* WHAT TO DO:
From the entries that follow, report every line in which "lengths" occurs.

* EXTRACTED MATERIAL:
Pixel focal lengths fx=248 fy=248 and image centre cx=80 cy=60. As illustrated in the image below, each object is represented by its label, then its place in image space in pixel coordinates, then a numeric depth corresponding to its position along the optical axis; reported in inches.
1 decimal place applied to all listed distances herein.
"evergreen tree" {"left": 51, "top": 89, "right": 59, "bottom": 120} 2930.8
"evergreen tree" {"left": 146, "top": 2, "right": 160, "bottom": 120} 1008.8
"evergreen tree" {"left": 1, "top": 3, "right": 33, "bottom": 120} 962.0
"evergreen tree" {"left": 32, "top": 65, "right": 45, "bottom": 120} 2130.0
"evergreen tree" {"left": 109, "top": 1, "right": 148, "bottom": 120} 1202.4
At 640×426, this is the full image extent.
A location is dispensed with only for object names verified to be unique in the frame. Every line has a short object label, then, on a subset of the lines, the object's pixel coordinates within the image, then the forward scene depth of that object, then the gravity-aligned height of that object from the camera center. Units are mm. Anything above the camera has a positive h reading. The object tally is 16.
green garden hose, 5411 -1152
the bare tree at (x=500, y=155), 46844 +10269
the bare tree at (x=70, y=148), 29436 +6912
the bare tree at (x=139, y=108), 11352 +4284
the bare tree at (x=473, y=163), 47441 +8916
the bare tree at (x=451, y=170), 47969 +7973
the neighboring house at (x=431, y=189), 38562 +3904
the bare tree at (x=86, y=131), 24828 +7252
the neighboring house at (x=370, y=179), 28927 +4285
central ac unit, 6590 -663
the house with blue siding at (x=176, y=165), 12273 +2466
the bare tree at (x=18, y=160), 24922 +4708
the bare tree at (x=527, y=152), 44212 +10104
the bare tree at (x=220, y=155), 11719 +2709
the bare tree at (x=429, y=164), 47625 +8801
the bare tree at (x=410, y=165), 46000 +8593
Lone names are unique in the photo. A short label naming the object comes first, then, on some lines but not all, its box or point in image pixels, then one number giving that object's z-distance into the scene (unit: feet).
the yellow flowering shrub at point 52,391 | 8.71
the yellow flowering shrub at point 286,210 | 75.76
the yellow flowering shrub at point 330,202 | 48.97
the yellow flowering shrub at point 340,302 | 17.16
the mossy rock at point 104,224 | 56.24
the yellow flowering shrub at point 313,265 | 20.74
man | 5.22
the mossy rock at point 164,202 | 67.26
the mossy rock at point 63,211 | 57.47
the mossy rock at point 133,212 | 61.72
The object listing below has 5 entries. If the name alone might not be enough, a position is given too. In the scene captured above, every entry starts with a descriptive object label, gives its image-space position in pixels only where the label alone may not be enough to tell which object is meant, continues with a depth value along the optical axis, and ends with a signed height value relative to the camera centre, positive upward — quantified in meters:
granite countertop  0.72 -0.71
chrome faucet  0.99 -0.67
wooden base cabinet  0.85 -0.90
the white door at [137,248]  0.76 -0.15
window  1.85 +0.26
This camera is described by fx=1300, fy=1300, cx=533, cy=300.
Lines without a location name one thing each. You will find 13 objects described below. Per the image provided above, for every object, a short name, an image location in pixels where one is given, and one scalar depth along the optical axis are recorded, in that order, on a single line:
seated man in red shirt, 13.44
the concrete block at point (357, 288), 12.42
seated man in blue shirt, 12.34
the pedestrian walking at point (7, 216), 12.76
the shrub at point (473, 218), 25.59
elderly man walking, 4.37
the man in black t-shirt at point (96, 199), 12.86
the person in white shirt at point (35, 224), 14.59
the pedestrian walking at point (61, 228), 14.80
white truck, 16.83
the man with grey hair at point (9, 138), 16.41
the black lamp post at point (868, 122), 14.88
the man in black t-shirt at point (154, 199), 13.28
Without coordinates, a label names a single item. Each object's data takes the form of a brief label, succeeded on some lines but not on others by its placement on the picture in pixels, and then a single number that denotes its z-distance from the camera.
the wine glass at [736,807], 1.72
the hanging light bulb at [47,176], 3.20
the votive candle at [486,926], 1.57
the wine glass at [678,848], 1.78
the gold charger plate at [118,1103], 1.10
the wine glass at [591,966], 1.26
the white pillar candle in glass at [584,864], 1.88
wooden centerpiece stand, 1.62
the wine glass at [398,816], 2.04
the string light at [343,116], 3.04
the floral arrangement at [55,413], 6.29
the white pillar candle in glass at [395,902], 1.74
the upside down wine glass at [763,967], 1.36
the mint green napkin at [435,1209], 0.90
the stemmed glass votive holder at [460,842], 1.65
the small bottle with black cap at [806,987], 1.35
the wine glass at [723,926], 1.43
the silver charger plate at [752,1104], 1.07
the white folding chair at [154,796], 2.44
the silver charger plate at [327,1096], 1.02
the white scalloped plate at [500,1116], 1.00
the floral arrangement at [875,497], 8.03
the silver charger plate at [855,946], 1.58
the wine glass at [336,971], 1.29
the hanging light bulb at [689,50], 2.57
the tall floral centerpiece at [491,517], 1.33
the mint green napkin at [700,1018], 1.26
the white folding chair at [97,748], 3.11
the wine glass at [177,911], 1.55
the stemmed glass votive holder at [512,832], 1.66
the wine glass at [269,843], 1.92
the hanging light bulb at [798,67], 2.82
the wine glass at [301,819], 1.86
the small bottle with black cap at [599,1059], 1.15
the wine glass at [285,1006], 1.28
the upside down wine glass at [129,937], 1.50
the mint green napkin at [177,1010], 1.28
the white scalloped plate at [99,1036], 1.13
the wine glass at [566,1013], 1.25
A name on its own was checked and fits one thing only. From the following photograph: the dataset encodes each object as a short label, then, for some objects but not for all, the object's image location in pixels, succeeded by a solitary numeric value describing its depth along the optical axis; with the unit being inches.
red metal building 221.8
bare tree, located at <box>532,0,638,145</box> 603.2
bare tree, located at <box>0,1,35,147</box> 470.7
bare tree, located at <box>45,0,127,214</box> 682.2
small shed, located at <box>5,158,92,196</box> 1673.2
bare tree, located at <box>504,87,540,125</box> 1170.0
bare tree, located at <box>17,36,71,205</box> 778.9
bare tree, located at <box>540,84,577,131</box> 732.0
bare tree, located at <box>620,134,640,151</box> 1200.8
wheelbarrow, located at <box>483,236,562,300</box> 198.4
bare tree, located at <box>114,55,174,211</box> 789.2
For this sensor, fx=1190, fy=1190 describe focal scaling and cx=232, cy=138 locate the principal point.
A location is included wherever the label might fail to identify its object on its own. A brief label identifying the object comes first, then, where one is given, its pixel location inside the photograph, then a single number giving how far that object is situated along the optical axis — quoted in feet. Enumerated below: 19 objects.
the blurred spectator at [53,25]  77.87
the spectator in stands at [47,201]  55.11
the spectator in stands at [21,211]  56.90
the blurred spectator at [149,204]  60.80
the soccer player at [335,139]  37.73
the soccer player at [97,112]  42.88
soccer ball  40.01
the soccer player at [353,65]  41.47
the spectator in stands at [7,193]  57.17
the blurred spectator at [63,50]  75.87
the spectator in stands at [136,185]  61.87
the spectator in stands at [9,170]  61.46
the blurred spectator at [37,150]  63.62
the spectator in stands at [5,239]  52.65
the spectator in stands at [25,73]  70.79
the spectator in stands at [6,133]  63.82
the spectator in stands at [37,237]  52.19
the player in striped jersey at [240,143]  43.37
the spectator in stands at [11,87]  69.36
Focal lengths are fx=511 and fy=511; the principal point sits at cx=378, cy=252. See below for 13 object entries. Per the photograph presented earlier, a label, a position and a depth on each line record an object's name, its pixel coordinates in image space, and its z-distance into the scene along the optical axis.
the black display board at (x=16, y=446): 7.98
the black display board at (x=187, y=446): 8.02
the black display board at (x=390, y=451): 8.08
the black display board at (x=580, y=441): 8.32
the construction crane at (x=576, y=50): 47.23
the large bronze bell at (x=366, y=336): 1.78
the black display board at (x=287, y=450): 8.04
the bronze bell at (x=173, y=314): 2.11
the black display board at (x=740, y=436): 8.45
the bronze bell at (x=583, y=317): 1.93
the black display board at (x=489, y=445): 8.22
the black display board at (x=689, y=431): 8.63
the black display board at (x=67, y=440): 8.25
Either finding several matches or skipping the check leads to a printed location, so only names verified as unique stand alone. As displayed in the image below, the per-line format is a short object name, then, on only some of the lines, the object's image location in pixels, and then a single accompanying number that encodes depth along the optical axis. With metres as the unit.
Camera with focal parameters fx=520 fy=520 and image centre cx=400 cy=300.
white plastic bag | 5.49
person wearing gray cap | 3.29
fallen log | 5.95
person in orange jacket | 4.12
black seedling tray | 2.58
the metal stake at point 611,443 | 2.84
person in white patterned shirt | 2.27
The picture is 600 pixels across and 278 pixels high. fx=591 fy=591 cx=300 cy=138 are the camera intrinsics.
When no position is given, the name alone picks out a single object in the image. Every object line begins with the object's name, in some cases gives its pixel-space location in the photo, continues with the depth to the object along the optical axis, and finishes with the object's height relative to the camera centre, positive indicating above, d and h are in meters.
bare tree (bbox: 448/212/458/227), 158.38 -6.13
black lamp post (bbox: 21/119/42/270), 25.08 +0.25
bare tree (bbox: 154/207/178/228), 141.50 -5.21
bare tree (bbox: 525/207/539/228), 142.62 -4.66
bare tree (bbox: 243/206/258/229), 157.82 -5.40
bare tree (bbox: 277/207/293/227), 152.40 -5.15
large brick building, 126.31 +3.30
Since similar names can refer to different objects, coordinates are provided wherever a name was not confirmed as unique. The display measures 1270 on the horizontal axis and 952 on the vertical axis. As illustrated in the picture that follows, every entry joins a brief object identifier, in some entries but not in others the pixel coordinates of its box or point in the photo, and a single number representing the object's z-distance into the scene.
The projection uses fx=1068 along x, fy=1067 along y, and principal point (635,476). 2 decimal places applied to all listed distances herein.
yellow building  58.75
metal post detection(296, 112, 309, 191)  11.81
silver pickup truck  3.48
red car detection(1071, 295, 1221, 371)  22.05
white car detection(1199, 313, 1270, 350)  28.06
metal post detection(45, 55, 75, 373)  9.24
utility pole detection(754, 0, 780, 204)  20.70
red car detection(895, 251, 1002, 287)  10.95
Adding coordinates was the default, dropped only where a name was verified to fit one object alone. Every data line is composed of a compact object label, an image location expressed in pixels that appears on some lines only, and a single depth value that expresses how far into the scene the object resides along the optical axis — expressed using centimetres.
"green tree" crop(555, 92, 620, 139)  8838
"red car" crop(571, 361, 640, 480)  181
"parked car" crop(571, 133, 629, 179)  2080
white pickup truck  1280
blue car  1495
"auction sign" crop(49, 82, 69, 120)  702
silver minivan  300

* ANSWER SECTION:
Pixel focal lengths fx=248 fy=248 and image centre cx=80 cy=60. As illustrated in the image below, each object is represented by its label, then its place in image space in pixel coordinates, then a numeric depth corresponding to its position along the optical axis; reported in inches.
Focal lengths are fx=511 and fy=511; the principal point sits at cx=378, cy=252. See below for 13 object entries. Per the photograph presented earlier, a label, a position and a depth on each line record an object's name, its pixel coordinates in image space, and its z-distance into the scene along the optical axis.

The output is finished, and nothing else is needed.